REQUIRED ACTION:
The reply should contain every entry below exactly as written, with no images.

DATA SUPPLIED:
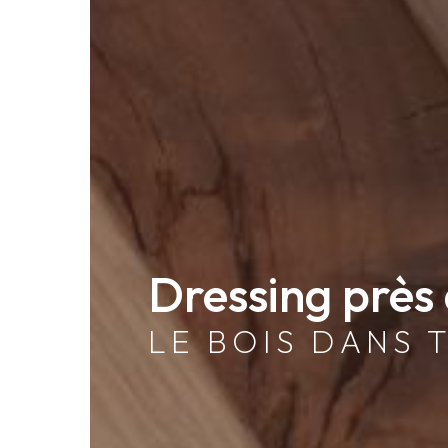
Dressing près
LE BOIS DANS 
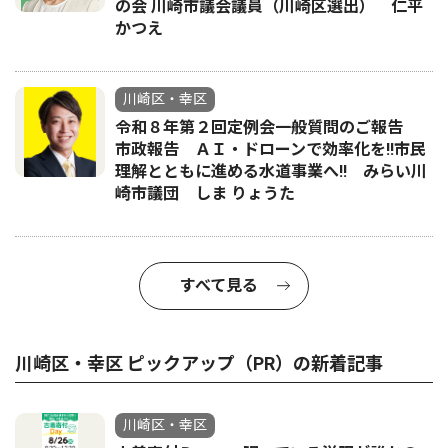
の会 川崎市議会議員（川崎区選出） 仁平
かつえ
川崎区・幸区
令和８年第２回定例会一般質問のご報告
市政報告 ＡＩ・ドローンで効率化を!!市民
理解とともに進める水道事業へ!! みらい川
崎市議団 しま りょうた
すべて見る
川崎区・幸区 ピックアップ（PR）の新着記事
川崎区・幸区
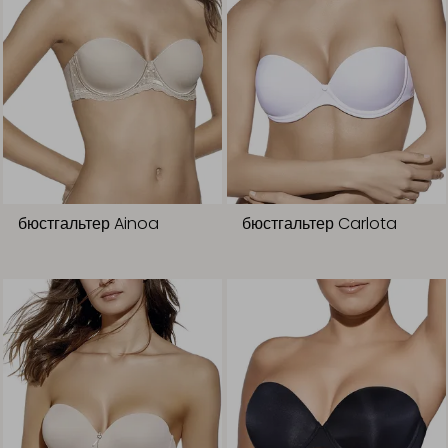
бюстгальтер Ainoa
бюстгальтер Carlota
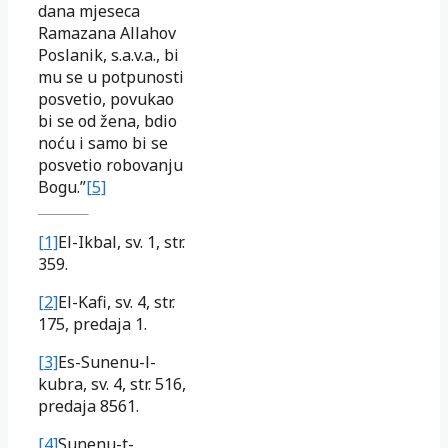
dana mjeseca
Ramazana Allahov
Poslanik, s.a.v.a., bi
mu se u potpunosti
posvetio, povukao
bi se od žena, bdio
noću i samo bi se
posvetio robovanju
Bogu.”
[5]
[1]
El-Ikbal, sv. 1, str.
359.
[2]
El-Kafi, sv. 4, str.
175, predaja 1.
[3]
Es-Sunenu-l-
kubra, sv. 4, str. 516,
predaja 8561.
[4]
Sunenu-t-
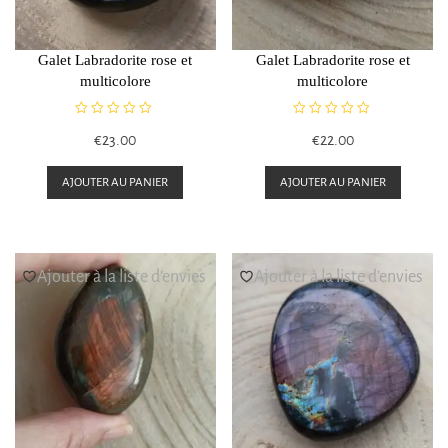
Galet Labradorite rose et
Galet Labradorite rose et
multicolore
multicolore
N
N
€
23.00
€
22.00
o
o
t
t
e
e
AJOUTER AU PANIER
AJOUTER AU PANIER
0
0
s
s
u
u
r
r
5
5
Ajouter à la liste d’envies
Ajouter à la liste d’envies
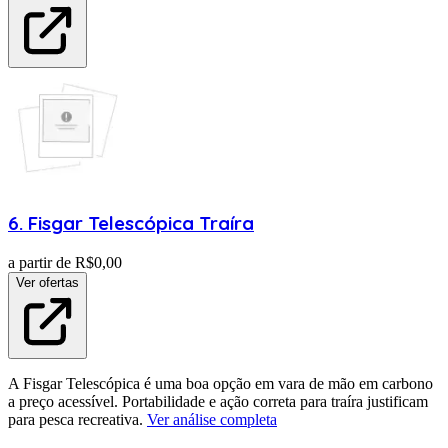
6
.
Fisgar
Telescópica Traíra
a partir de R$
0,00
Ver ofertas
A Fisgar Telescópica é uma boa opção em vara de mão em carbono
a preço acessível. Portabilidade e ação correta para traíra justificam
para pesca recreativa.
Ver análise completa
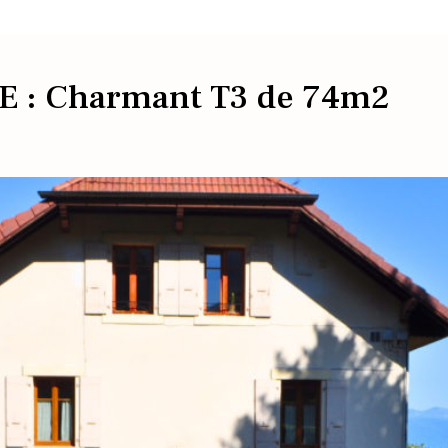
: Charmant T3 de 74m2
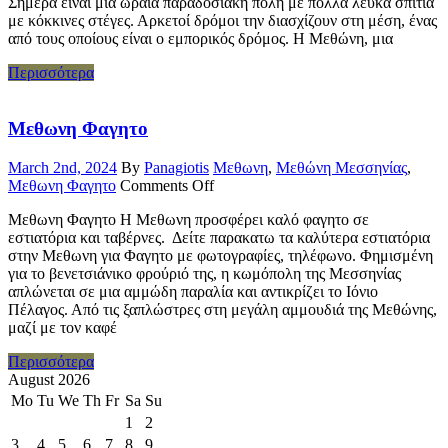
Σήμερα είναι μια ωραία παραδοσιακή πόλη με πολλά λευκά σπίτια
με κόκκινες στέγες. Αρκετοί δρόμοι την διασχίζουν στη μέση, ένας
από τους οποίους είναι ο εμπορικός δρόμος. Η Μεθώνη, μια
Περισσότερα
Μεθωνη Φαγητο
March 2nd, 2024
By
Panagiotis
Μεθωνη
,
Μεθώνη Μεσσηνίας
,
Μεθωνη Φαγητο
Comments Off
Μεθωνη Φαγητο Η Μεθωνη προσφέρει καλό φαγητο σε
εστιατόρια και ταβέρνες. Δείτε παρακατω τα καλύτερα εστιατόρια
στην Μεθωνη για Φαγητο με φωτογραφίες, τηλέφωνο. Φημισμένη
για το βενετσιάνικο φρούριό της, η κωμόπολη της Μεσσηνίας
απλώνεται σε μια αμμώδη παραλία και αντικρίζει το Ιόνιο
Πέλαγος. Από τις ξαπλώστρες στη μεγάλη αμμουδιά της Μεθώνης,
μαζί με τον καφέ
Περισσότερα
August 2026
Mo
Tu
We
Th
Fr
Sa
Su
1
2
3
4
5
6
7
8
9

SOLVED EXERCISE:
Dressing près
LE BOIS DANS 
の会 川崎市議会議員（川崎区選出） 仁平
かつえ
川崎区・幸区
令和８年第２回定例会一般質問のご報告
市政報告 ＡＩ・ドローンで効率化を!!市民
理解とともに進める水道事業へ!! みらい川
崎市議団 しま りょうた
すべて見る
川崎区・幸区 ピックアップ（PR）の新着記事
川崎区・幸区
бюстгальтер Ainoa
бюстгальтер Carlota
dana mjeseca
Ramazana Allahov
Poslanik, s.a.v.a., bi
mu se u potpunosti
posvetio, povukao
bi se od žena, bdio
noću i samo bi se
posvetio robovanju
Bogu.”
[5]
[1]
El-Ikbal, sv. 1, str.
359.
[2]
El-Kafi, sv. 4, str.
175, predaja 1.
[3]
Es-Sunenu-l-
kubra, sv. 4, str. 516,
predaja 8561.
[4]
Sunenu-t-
Galet Labradorite rose et
Galet Labradorite rose et
multicolore
multicolore
N
N
€
23.00
€
22.00
o
o
t
t
e
e
AJOUTER AU PANIER
AJOUTER AU PANIER
0
0
s
s
u
u
r
r
5
5
Ajouter à la liste d’envies
Ajouter à la liste d’envies
6
.
Fisgar
Telescópica Traíra
a partir de R$
0,00
Ver ofertas
A Fisgar Telescópica é uma boa opção em vara de mão em carbono
a preço acessível. Portabilidade e ação correta para traíra justificam
para pesca recreativa.
Ver análise completa
: Charmant T3 de 74m2
Σήμερα είναι μια ωραία παραδοσιακή πόλη με πολλά λευκά σπίτια
με κόκκινες στέγες. Αρκετοί δρόμοι την διασχίζουν στη μέση, ένας
από τους οποίους είναι ο εμπορικός δρόμος. Η Μεθώνη, μια
Περισσότερα
Μεθωνη Φαγητο
March 2nd, 2024
By
Panagiotis
Μεθωνη
,
Μεθώνη Μεσσηνίας
,
Μεθωνη Φαγητο
Comments Off
Μεθωνη Φαγητο Η Μεθωνη προσφέρει καλό φαγητο σε
εστιατόρια και ταβέρνες. Δείτε παρακατω τα καλύτερα εστιατόρια
στην Μεθωνη για Φαγητο με φωτογραφίες, τηλέφωνο. Φημισμένη
για το βενετσιάνικο φρούριό της, η κωμόπολη της Μεσσηνίας
απλώνεται σε μια αμμώδη παραλία και αντικρίζει το Ιόνιο
Πέλαγος. Από τις ξαπλώστρες στη μεγάλη αμμουδιά της Μεθώνης,
μαζί με τον καφέ
Περισσότερα
August 2026
Mo
Tu
We
Th
Fr
Sa
Su
1
2
3
4
5
6
7
8
9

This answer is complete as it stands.